Bob Gainey's time as general manager of the Montreal Canadiens has been marked by many factors, but one overriding theme that seems to have developped is his unwillingness to negotiate with impending free agents until it is absolutely necessary.
This strategy - actually, it's more like a principle - has its strong and weak points. On the strong side, it sometimes allows you to avoid a horrible mistake. Take Sheldon Souray, for instance.
Let's say Gainey had negotiated with him during the 2006-07 season and managed to sign him to a five-year, $22.5 million deal with a cap hit of $4.5 mil per. That would be $900 K per season less than he received as a free agent from the Oilers, but Souray's very first year in Edmonton he only lasted 26 games. On the other hand, taking a $4.5 million cap hit for the Souray who scored 23 goals in 80 games last season would be very reasonable. My point here is that Souray was far too unreliable, both defensively and physically, to receive that kind of money and term.
On the other side of the coin we have Mark Streit, who signed a five-year, $20.5 million contract with the Isles last summer. It is pretty common knowledge that if Streit were presented with a four or five year deal in the $3.5 million range per season during the 2007-08 season, he probably would have snatched it up to stay in a city he had grown to love. That would have been a steal of a contract, and if Streit were still around Gainey wouldn't have needed to go out and sign an aging Jaroslav Spacek for slightly more money this offseason.
But now we have come to a crossroads in Gainey's principles because his "thoroughbred" Carey Price is up for restricted free agency next summer.
Price's name immediately came to mind when I saw that the Columbus Blue Jackets had locked up centre Derrick Brassard and his 48 career games of NHL experience to a four-year extension worth $12.8 million.

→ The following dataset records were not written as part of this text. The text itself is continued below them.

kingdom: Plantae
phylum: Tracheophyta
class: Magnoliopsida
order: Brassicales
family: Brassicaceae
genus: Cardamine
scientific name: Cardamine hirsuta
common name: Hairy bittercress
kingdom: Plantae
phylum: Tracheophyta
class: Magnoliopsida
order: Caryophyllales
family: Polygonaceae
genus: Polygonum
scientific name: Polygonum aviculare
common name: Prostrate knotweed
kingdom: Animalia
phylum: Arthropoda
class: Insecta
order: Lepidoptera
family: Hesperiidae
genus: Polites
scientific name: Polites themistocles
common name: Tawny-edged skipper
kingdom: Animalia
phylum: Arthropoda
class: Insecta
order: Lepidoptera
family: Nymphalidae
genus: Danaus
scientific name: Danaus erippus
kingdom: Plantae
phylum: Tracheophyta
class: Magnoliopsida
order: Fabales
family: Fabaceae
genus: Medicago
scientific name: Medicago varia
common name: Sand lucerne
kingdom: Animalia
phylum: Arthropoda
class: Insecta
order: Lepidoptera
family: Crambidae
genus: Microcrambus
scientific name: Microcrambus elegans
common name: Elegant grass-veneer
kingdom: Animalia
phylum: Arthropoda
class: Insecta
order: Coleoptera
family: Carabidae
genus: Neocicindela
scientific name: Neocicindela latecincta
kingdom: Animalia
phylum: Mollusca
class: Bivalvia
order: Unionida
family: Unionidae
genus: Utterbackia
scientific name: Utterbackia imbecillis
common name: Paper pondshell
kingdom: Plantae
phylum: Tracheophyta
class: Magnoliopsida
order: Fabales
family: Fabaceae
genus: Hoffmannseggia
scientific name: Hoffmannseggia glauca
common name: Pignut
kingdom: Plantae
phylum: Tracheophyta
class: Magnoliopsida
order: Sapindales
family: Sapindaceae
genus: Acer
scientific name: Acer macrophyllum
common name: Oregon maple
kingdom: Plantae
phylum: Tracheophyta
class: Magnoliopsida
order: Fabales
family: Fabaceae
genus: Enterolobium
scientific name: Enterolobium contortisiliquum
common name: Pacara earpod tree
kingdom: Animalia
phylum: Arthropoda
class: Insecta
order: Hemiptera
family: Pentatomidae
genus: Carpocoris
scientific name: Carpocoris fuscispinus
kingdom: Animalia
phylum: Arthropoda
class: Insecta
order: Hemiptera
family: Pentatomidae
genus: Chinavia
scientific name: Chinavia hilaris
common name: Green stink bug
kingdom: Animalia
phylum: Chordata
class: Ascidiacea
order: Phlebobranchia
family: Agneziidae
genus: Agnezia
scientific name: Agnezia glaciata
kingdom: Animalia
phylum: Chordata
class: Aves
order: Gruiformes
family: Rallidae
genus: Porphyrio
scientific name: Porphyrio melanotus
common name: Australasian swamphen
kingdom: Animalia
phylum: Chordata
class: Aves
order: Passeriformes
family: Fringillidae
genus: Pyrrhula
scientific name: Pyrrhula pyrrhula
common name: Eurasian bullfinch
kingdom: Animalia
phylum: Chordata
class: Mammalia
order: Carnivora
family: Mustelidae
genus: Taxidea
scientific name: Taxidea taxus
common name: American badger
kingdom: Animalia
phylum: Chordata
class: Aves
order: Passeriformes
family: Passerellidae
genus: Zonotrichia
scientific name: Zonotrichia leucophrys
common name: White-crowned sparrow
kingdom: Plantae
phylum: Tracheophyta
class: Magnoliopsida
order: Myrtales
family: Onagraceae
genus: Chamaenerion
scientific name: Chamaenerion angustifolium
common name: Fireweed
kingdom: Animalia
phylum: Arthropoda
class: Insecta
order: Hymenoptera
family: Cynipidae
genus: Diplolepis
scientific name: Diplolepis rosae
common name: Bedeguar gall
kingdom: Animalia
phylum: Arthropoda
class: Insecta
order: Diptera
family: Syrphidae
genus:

Brassard is a year younger than Price and - despite what Price went through last season - hasn't accomplished nearly as much in the NHL.
The thinking for Jackets GM Scott Howson must have been that if Brassard puts up a tremendous season riding shotgun with Rick Nash, it will likely cost him much more money to negotiate at the end of the season than it would this summer.
In a word, Howson gambled.
Time will tell if that gamble pays off, but I think it's time for Gainey to do a little gambling as well. If he truly believes Price is his thoroughbred, then get his name on a contract before the end of training camp.
It's hard to say how much Price would fetch as a restricted free agent at the end of the season, even if he somehow wins the Vezina Trophy this year. Comparables simply don't exist for him because very few goalies are able to justify a huge contract as a 22-year-old. Even Rick DiPietro had to wait until he was 25 before getting his ridiculous 15-year, $67.5 million deal handed to him by his former backup Garth Snow.
DiPietro had 58 career wins at the time he signed. Price enters this season with 47 wins. There simply aren't any goaltenders in the salary cap era with those kinds of credentials at that age, which makes finding a number to even begin negotiations with Price a little tricky.
But I would have to believe that if you are going to hitch the franchise on this young man's back, there would be no better time than the present to negotiate a deal.
First of all, I think everyone in Montreal and beyond has some significant doubts as to whether or not Price will indeed become a franchise goalie. As confident as he is in his own abilities, I would have to believe that somewhere in the deeper recesses of Price's mind, he has to have some degree of doubt as well. So if that's the case, would he not welcome the chance to sign a long-term deal now?
What if he has a repeat of the second half of last season? What if this newfangled team plays horribly in front of him? What if this new goalie coach messes him up even more than the last one? What if Jaroslav Halak completely outplays him (again)? What if? What if? What if?
Meanwhile, Gainey must be asking some of those same questions, but I have a feeling his confidence in this young man is unwavering. Why else would he so brazenly come to Price's defence after that utter meltdown last season, using words you never hear coming out of the mouth of someone who's usually so reserved?
If Gainey truly thinks of Price as a "thoroughbred," it's time to get that horse locked up at a discount, because Gainey hasn't left himself much wiggle room for next summer.
Gainey has nearly $44 million committed to 12 players in 2010-11, and if the cap actually winds up dropping by a couple of million as people are speculating, that will leave him with about $10 million to fill his roster.
Tomas Plekanec will be an unrestricted free agent while Guillaume Latendresse and Maxim Lapierre will both be restricted with arbitration rights. Assuming all three have big years and they are all re-signed, they will likely eat up about $6 million of that cap space, leaving another $4 million to sign Price and SEVEN more players. Not a pretty situation.
It is not outside the realm of possibility that Price alone could command the entirety of that $4 million cushion, assuming he puts together a dominant season. If that happens, Plekanec would probably have to be allowed to walk away for nothing, no matter how he plays this season. But right now, there is no way Price could justify that kind of money based on what he did last year, and even in the playoffs the year before.
If Price is willing to talk shop prior to the season, Gainey has to do everything in his power to get his name on a contract similar to the one Brassard signed last week.
Or else next July 1 could get very ugly.